My dining companion's linguine with shrimp was recommended, and I liked it. The pasta was chewy and salty in a buttery sauce, and when she said she tasted cinnamon, I believed it.

My lasagna was exactly how I like it: soft, sauce on every layer, no ricotta on any layer. And the sauce was Bolognese, of which any good northern Italian (bon giorno, Senor Fellini!) would approve.

I also had a pleasant dinner. The soup of the day, tomato and mushroom bisque, was delicious ($5.95). It had a subtle crunch and a pesto drizzle matched the aesthetic to the taste. While I love that they're locavores with Mona Lisa, their burger ($13.95) with locally farmed beef, bloody mary ketchup, and 3 Sisters' mustard was in need of salt and moisture— even when medium rare (to order, perfect). Easy solution: local cheese.

And, when in Rome, order Italian. I know that I could, and should, have had pasta carbonara the real way ($15.95/$9.95 whole/half), creamy and garlicky tortellini with sausage ($17.95/$11.95), or braised beef with polenta ($23.95).

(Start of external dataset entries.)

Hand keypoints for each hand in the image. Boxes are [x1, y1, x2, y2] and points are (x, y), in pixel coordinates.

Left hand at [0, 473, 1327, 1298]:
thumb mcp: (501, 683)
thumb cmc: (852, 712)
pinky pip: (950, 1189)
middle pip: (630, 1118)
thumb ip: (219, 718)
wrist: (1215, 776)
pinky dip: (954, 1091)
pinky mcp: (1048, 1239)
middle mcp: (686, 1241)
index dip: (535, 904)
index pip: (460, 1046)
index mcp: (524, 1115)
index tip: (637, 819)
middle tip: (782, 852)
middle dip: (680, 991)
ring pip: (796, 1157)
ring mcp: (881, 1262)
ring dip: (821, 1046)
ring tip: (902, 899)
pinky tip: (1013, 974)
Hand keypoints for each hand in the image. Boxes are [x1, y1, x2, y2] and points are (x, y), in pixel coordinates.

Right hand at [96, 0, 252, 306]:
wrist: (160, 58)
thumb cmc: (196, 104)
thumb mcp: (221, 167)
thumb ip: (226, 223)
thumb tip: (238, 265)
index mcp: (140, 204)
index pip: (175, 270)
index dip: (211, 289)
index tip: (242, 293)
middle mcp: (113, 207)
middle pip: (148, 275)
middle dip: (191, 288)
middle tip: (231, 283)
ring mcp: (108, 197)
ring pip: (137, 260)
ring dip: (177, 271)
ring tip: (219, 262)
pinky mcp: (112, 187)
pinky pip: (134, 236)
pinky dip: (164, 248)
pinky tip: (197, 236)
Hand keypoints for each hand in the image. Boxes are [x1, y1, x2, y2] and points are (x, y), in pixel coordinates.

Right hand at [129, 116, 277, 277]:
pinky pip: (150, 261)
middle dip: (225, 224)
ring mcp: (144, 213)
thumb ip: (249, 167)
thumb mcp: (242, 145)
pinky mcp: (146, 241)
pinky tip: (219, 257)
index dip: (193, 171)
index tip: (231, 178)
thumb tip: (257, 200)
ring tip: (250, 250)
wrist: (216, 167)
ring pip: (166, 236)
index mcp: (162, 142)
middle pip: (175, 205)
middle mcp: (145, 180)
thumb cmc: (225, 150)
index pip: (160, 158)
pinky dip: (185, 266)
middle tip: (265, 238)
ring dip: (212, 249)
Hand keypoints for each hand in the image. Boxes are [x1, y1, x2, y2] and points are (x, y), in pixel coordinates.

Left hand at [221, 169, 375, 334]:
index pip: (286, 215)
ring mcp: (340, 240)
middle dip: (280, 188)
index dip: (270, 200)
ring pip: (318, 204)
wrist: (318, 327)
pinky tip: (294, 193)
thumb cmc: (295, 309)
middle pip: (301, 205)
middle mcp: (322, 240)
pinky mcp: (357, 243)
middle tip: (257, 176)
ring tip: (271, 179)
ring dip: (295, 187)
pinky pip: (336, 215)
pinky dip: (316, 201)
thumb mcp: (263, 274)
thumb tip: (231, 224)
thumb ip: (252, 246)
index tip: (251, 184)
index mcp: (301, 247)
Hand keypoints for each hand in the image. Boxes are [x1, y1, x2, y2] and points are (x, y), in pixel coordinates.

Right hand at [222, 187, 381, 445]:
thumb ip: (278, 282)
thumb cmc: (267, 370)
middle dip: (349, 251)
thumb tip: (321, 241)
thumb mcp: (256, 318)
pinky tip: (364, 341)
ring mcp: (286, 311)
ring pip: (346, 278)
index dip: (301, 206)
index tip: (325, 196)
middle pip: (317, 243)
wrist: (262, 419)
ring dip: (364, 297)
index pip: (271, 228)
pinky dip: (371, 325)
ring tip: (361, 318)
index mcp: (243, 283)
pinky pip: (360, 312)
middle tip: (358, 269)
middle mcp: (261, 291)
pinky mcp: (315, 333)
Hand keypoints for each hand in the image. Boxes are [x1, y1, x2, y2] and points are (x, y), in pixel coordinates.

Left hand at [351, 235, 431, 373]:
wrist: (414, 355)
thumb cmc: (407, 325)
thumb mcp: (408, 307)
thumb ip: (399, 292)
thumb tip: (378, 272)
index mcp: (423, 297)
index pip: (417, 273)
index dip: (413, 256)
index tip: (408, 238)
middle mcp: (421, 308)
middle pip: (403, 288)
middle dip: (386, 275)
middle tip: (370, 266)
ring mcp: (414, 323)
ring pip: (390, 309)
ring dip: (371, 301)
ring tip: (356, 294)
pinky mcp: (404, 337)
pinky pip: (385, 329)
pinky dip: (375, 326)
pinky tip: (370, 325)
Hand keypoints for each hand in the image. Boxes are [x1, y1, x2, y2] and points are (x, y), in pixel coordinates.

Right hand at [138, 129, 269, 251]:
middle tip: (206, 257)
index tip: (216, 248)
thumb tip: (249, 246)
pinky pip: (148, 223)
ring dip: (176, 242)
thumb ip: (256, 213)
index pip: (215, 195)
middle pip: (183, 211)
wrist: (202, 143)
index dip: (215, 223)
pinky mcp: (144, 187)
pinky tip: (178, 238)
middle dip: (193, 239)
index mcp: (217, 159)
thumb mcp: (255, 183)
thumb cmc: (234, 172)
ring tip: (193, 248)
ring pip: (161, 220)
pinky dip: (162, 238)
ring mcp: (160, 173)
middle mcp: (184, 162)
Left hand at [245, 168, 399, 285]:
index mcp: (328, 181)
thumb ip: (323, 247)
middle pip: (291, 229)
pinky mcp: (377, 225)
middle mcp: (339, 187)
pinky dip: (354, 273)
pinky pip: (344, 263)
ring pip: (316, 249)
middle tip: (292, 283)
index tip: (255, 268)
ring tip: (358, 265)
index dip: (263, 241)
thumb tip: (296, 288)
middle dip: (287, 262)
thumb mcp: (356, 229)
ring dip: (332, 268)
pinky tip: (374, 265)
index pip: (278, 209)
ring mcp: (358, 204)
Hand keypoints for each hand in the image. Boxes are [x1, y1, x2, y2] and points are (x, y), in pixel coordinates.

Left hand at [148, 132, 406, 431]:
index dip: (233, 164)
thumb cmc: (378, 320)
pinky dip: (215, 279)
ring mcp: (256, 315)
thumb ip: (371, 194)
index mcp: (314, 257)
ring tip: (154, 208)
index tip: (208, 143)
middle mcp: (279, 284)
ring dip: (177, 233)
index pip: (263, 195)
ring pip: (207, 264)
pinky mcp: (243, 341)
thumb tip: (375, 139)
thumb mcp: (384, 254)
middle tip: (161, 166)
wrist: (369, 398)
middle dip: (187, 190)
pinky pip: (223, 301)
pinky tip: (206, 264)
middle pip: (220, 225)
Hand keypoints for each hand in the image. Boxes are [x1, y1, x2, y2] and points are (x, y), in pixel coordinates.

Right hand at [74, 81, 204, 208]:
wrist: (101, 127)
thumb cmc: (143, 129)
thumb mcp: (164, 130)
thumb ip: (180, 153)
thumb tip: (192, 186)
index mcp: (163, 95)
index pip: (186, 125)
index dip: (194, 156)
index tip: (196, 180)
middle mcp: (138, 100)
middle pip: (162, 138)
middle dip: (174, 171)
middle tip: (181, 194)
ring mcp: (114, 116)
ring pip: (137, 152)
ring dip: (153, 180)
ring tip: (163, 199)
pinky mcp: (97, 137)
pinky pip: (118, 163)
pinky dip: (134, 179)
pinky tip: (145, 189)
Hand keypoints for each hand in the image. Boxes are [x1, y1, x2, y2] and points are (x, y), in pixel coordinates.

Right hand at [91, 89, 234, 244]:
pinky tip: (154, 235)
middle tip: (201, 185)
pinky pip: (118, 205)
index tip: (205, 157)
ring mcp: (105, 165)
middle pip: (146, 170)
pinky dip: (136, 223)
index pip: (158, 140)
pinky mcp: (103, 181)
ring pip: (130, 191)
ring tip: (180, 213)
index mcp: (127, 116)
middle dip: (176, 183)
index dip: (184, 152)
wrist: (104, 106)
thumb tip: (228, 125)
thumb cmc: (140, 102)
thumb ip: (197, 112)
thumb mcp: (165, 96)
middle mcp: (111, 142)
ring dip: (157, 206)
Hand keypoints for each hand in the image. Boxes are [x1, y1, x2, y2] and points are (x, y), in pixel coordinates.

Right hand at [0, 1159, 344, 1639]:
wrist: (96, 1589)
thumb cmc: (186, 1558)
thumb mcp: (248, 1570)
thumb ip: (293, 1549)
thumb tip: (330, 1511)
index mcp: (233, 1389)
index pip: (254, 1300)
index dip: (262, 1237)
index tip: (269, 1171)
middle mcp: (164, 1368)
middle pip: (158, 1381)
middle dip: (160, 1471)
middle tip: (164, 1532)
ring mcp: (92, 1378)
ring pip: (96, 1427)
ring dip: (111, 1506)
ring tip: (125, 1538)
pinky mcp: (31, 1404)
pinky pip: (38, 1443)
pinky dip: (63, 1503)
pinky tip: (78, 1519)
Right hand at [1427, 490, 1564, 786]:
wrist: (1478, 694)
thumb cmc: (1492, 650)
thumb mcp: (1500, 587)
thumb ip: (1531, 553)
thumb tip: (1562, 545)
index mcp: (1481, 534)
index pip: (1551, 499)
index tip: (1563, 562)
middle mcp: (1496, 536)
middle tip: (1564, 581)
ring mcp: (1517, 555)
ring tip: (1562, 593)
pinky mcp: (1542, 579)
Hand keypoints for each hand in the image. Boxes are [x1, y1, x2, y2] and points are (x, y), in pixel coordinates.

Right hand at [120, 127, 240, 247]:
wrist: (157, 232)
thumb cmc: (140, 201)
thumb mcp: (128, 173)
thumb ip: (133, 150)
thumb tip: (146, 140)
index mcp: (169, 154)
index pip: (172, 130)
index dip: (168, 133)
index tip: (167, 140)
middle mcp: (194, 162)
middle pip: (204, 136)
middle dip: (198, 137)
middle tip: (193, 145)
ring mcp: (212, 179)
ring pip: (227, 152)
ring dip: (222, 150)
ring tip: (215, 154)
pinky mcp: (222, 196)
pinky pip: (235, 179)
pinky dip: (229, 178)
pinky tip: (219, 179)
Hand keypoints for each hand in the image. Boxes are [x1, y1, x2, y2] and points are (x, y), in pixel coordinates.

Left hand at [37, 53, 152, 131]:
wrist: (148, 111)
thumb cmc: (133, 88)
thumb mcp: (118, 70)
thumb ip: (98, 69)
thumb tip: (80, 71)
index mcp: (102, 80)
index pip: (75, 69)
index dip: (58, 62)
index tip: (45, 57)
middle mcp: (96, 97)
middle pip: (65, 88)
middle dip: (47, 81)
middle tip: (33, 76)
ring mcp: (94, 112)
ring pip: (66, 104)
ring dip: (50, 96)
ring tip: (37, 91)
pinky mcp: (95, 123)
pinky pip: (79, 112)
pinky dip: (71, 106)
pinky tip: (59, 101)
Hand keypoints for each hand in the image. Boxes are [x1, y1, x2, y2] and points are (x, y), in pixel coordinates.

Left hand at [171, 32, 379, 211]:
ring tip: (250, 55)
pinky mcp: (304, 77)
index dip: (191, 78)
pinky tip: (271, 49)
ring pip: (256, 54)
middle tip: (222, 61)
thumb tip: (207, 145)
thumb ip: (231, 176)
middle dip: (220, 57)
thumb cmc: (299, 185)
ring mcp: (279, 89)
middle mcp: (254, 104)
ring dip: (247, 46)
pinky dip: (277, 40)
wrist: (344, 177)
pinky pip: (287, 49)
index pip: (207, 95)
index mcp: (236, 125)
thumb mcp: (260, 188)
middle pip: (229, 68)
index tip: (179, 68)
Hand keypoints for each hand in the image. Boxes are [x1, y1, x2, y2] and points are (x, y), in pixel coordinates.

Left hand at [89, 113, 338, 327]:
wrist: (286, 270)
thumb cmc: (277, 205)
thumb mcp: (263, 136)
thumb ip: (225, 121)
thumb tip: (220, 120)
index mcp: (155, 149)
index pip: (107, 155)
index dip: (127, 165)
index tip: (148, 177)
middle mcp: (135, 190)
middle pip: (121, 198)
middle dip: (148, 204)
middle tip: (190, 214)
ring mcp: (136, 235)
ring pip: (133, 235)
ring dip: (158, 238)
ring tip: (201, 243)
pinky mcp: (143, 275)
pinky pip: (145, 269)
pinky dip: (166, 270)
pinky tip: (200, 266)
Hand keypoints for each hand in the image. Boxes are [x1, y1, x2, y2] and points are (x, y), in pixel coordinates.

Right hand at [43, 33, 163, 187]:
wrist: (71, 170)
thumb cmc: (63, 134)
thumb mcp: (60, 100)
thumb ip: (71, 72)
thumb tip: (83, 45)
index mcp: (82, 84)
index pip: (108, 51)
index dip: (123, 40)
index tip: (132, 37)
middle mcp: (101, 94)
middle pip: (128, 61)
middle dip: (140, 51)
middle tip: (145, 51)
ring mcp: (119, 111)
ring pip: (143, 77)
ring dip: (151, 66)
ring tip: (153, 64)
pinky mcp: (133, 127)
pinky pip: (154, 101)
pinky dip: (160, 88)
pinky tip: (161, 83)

I was cozy in my corner of dark hardwood walls, with a fire in the fireplace and live music pouring into the dining room from a skilled pianist playing a baby grand in the bar, separated from us by an open doorway. A group of women gabbed in the booth next to me, getting dinner before seeing Neil Diamond at the arena. A couple across the room appeared to be on a first, maybe second, date. A gritty regular ate at the bar, invisible to the two groups near me. We were all being well cared for by our servers.

It would almost feel like an Italian Alpine hideaway, a setting that matches the care they give to their food.

But the interior is homely. Most of the chair upholstery is mismatched, and the pastel floral fabrics are faded and worn. The art on the hardwood walls is also inconsistent— local art, perhaps, with a couple of posters for Fellini flicks, yellowing with age.

And the bar appears to set a different standard for itself than does the kitchen. With a specialty martini list printed on the menu, I expect to see higher quality liquors used for rail drinks than Aristocrat vodka. All of the promised garnishes need to be in stock. When I ordered wine, it was fresh, but the menu didn't specify the vineyard or vintage.

Examining the drinks that lined the bar on a crowded evening, I got the impression that beer and hard liquor are de rigueur at Fellini's, a place whose 1980s incarnation was steeped in hard-drinking debauchery. Things have clearly toned down, as there's now a do-it-yourself Bloody Mary buffet– though I might implore the staff to be more vigilant about stocking their full array of spices, pickles, and vegetables every week. (Two years after my first Bloody Mary bar experience, I missed the horseradish, dill spears, and pickled okra.)

Brunch was humorous. My friend ordered the eggs with Dam sauce, two eggs cooked to order "centered" in focaccia with spinach and pancetta. "Dam," unexplained by the menu, should be read literally: a circle is cut out of the center of the focaccia, "damming" the egg and creating a reservoir in the bread for it.

The missing cut-out turned out to be one of my two focaccia "biscuits" with Italian sausage gravy. So as not to have anyone sacrifice either the soft center or the chewy edges of their delicious homemade bread, why not shrink the dough portion and serve one whole focaccia in both dishes? (And do away with the awkward terminology?)

But, again, the food tasted delicious.

Fellini's #9 has fresh talent in the kitchen and in the waitstaff– they're well rehearsed and will perform. Better seating, views, and libations would do a great deal to illuminate the experience for this Charlottesville audience.


Correction: The story originally referred to Neil Young, which was a mistake; the show in question was the December 8 performance by Neil Diamond. The story has been repaired to show the name of the correct musician. Also, the piano mentioned in the restaurant is an upright, not a baby grand.